# Podcasts?



## Devor (Feb 1, 2013)

I just set up an internet radio in my living room, so now I can listen to podcasts in the morning while I'm watching my youngest son.

Any suggestions?

I'm mostly interested in writing podcasts - anything that will help me brainstorm or motivate me to write.  I'm only familiar with one, and there's a couple of more I've seen suggested, but I haven't had a chance to look into them.

But are there any good stories told in Podcast format?  I don't mean books-on-tape, which don't work with me.  I'm referring to stories told in the style of an old radio program.  That might be kind of cool.

Before anyone asks, I searched for Podcasts and didn't see a thread just for recommending them.

I'll start by recommending the one I'm familiar with, the Roundtable Podcast, which is phenomenal.  They invite aspiring authors to share their stories at a brainstorming session with a published guest author, who helps give feedback about the story idea.  It's developed by someone who's a bit of a friend to Mythic Scribes and is definitely worth looking into.  I wouldn't be looking into podcasts if the Roundtable Podcast didn't prove how helpful they can be.


----------



## Sparkie (Feb 2, 2013)

Well, I don't think I know of anything like the old radio shows, other than the old radio shows themselves.  I used to listen to some of that stuff at my grandparent's house.  Jack Benny, George and Gracie, that kind of thing.  I once heard of some radio-play version of Neil Gaiman's _Snow, Glass, Apples_ story, but I've never found it online.

I enjoy some of the stuff on PodCastle.  That's mostly the kind of thing you'd find in a fantasy e-zine.  There's also the Drabblecast, but that gets a little too far 'out there' for me most times.

As far as writing podcasts, I can't help you.  Sorry.


----------



## T.Allen.Smith (Feb 2, 2013)

_Writing Excuses _is pretty good at times. It is chaired by Brandon Sanderson and has 3 other authors. This is strictly about craft, it does not offer any actual stories for entertainment.


----------



## Devor (Feb 2, 2013)

I went and had a long look yesterday.  Here was a big selection of scifi and fantasy podcasts that seems current.

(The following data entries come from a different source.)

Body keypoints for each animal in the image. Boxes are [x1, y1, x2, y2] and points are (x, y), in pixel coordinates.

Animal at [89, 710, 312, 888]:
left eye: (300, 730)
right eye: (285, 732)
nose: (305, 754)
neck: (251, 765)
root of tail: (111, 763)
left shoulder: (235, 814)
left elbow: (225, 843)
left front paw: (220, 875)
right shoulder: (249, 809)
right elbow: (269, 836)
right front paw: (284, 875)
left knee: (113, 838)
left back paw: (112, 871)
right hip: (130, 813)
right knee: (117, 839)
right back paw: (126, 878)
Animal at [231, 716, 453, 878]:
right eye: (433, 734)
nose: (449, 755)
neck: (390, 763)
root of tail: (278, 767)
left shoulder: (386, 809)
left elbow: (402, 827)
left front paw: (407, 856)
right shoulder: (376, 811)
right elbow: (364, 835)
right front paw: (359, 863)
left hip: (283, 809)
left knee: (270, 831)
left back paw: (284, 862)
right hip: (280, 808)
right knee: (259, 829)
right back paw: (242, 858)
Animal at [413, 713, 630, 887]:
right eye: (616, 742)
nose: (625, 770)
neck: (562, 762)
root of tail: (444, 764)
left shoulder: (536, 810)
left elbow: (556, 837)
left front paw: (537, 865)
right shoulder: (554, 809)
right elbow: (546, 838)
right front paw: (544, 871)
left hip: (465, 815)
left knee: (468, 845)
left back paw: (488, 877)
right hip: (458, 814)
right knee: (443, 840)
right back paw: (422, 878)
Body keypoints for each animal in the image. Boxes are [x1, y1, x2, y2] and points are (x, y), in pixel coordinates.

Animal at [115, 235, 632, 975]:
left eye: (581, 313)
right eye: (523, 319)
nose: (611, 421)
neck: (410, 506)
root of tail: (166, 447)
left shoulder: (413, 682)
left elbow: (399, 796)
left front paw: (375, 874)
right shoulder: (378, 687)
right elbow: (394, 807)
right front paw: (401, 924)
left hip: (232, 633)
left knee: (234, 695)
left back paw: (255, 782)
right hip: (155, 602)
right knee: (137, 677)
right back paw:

As far as stories are concerned, all I could find was a few actual old radio shows and audio stories like PodCastle.  I tried one or two for a while, only to find that I really wasn't interested.

As far as writing craft, I am pretty impressed with Writing Excuses, which is pretty good, and I found a few others that are more like your typical modern radio show, with a host interviewing guest authors.  SFSignal feels like a professional radio program, but it's not very focused on content.

I'm a little underwhelmed with the selection.  It seems to me like there's a wide opening in the market for podcasts.

I think I'll just follow the _Roundtable Podcast_ and _Writing Excuses_.  It's probably no coincidence that those are the ones listed in the Mythic Scribes Directory.  If I was trapped in a car for long commutes, I do think I would add _SFSignal_, but there's too much "useless" time in the program for it to be worth it for me now.


----------